Watkins has some boss hen experience. Once he raises a hen turkey with calling, he keeps on that bird. "Don't quit if she's fired up," he emphasizes. "Stay on her with the calling. Quit, and it's often over. It goes silent and they drift off."

Call Silent Hens

What if birds shut up after fly down? You know they're still out there, but where? 

Watkins uses what he calls "soft, walking yelps." Instead of being aggressive with the cutting to get a hen fired up, he'll ease slowly into an area he knows to hold turkeys. Maybe it's the same group he's tried to call before. He'll slip along, and call softly. 

"Unless she's cutting me off, I'll go with softer calling. Soft walking yelps; three notes, with soft clucks too, as I move in will sometimes work. You've got to take that turkey's temperature."

Once you do, Watkins suggests, go with the soft stuff or hard cutting, depending. If she stays soft, you might too. If she is cutting hard, you should do the same.

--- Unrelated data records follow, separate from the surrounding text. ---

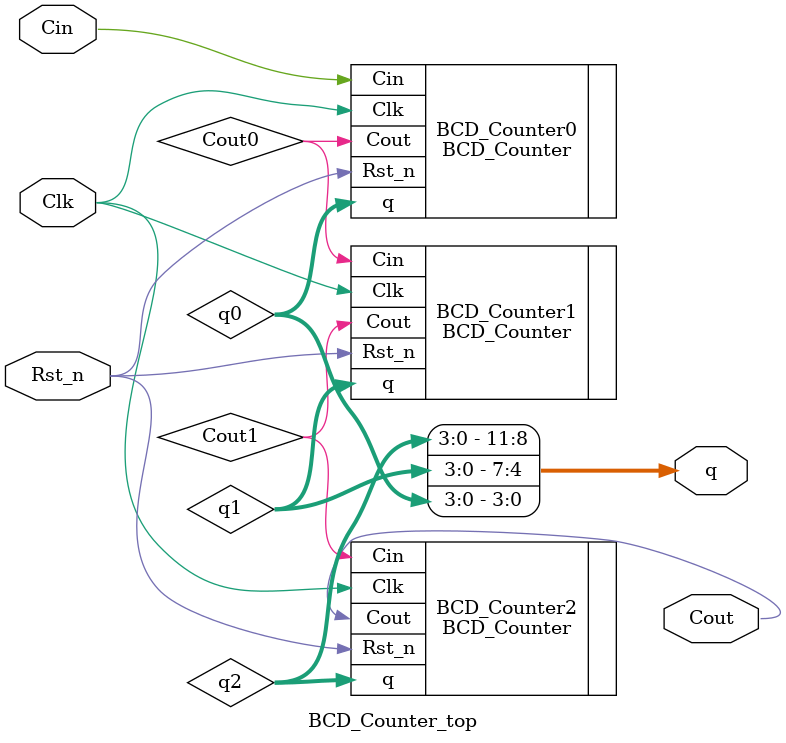
<source format=v>
/***************************************************
*	Module Name		:	BCD_Counter_top		   
*	Engineer		:	小梅哥
*	Target Device	:	EP4CE10F17C8
*	Tool versions	:	Quartus II 13.0
*	Create Date		:	2017-3-31
*	Revision		:	v1.0
*	Description		:   BCD计数器级联设计
**************************************************/

module BCD_Counter_top(Clk, Cin, Rst_n, Cout, q);

	input Clk;//计数基准时钟
	input Cin;	//计数器进位输入
	input Rst_n;	//系统复位
	
	output Cout;	//计数进位输出
	output [11:0]q;	//计数值输出
	
	wire Cout0,Cout1;
	wire [3:0]q0,q1,q2;
	
	assign q = {q2,q1,q0};

	BCD_Counter BCD_Counter0(
		.Clk(Clk), 
		.Cin(Cin), 
		.Rst_n(Rst_n), 
		.Cout(Cout0), 
		.q(q0)
	);
	
	BCD_Counter BCD_Counter1(
		.Clk(Clk), 
		.Cin(Cout0), 
		.Rst_n(Rst_n), 
		.Cout(Cout1), 
		.q(q1)
	);
	
	BCD_Counter BCD_Counter2(
		.Clk(Clk), 
		.Cin(Cout1), 
		.Rst_n(Rst_n), 
		.Cout(Cout), 
		.q(q2)
	);
	
endmodule

</source>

Target boss hens with your calling to pull in gobblers. © Steve Hickoff photo

Finish Where You Started

If a flock favors a roost and evening hunts are legal, slip in there mid-afternoon. Take a setup nap. Call occasionally from your position to locate the boss hen and the rest of the flock as they return to that location. Get her interest, and the other birds might follow right in.

One opening spring day in Kentucky, I'd killed a nice gobbler right after fly down, a bird that charged to the calls like a blitzing linebacker does a quarterback as many other turkeys assembled. My buddy wanted a bird too of course, so we went back in there that afternoon.

After some sitting, some listening, and some cold calling, the boss hen responded in the near woods. Softly she called at first, with just clucks and soft yelps. We answered in same. In time, we got her fired up, and the woods echoed with cutting. She appeared first, stalking our calls. Then the whole group of subordinate hens came in flanking her, along with a handful of jakes. All passed by us, a stick's throw away. And then we saw him: a big ol' strutter bringing up the rear.

In he came, mincing steps to catch up with the group. Boom. Down. Game over. "Mine's bigger," my buddy joked.